Lire aussi Mohamed Larbi Bouguerra, « En Grèce, l’austérité au filtre des eaux usées », Le Monde diplomatique, mai 2018.

Syriza « a soutenu et continue de soutenir le renforcement du pouvoir de dissuasion des forces armées, rappelle le communiqué du parti, surtout de nos jours, compte tenu de l’hostilité turque grandissante ». Il relève également le coût exorbitant de cet accord, « qui sera géré par un gouvernement qui ne jouit d’aucune confiance en matière de gestion des finances publiques ». Cette approche, même tardive, laisse à la formation politique une marge de manœuvre tout en lui évitant de perdre la face auprès des Grecs et des Français.
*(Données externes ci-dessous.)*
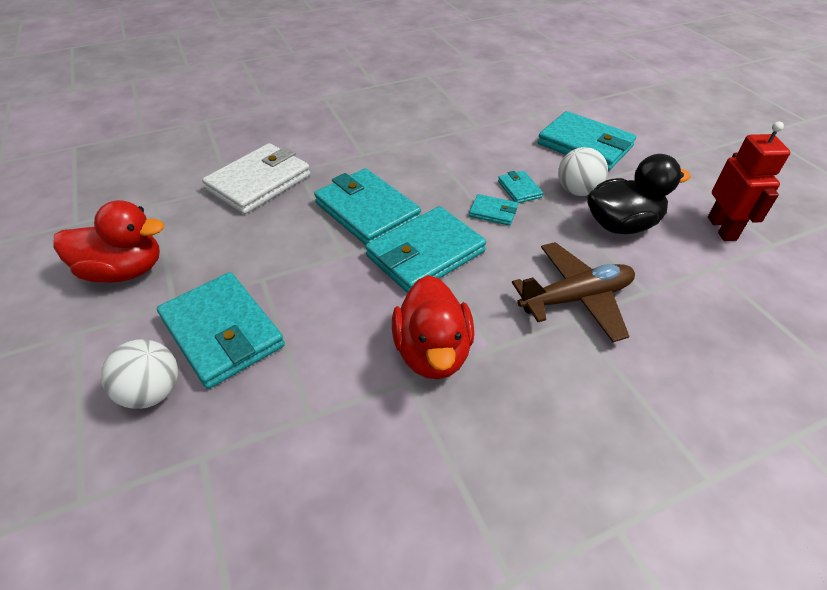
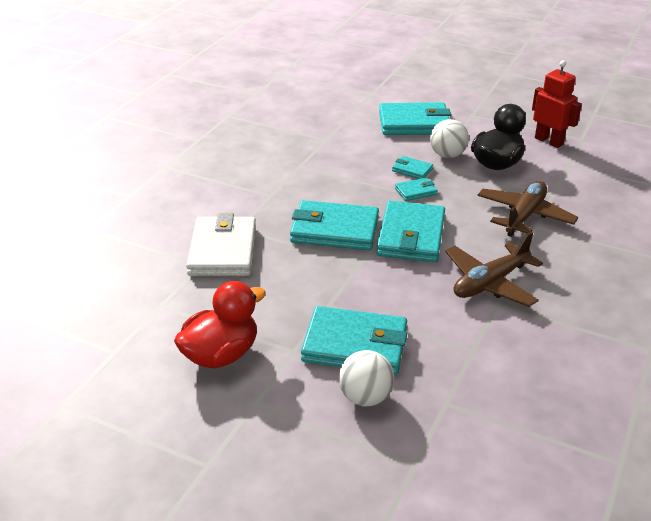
camera: 40 degrees left, 10 degrees down
(432, 352) = (490, 283): red duck -> brown plane

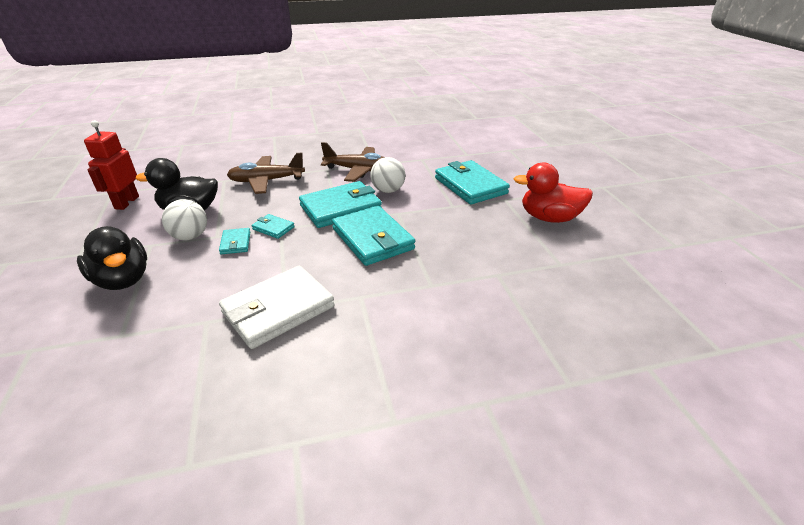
camera: 130 degrees left, 0 degrees up
(223, 251) = (469, 274): white wallet -> white wallet (278, 309)
(365, 397) = (497, 170): white ball -> white ball (388, 190)
(414, 123) = (123, 280): turquoise wallet -> black duck

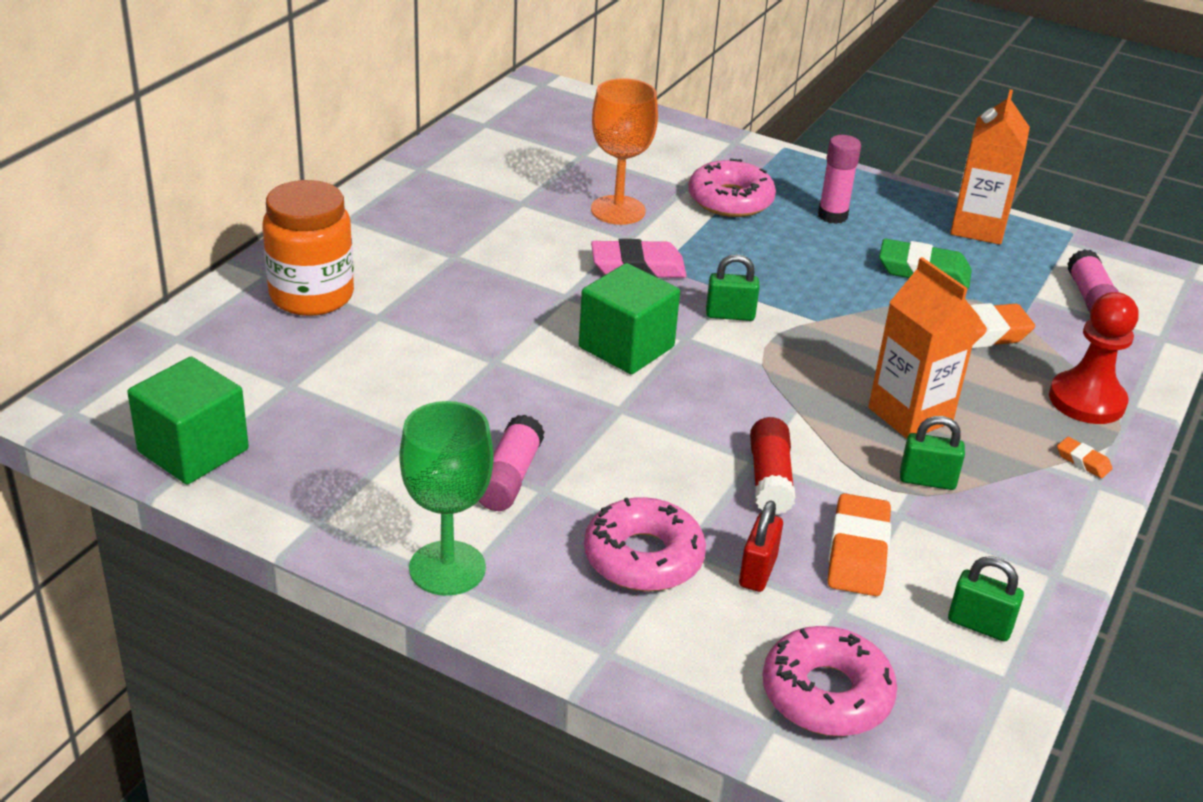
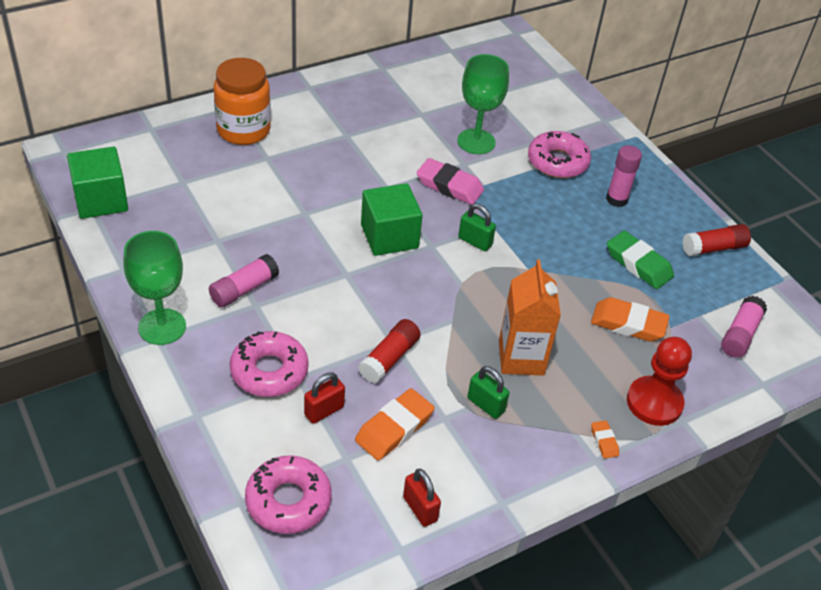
camera: 30 degrees right, 10 degrees up
(618, 210) = (476, 142): orange goblet -> green goblet
(978, 228) = (714, 248): orange carton -> red glue stick
(979, 625) = (420, 509): green padlock -> red padlock

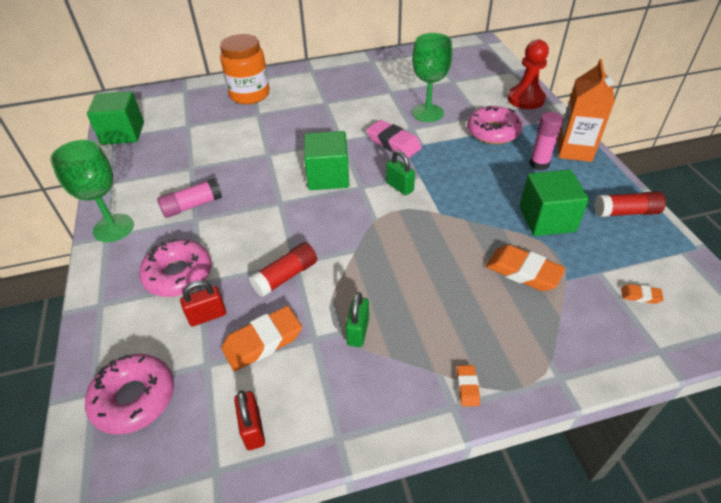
camera: 20 degrees right, 0 degrees up
(485, 405) = (358, 331): green padlock -> green padlock turned 45 degrees clockwise
(521, 358) = (407, 291): orange carton -> orange carton (574, 150)
(638, 264) = (547, 219): green eraser -> green cube
(654, 402) = (532, 353): red pawn -> red pawn (525, 99)
(740, 335) = (640, 296): pink glue stick -> orange eraser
Il est vrai que, pour user d’un euphémisme, les finances de la Grèce ne se portent pas bien. Le surplus que Syriza a laissé dans les caisses, prélevé sur des ménages déjà éprouvés, n’est déjà plus qu’un lointain souvenir. Et la flambée du prix de l’énergie, notamment du pétrole et du gaz naturel — objet d’une forte demande mondiale et de spéculations sur les matières premières —, a coïncidé avec la privatisation de la compagnie publique d’électricité (DEI) : 17 % de l’entreprise seront bientôt mis sur le marché, faisant tomber la part de l’État de 51 % à 34 %. À Athènes, l’hiver s’annonce froid et dur.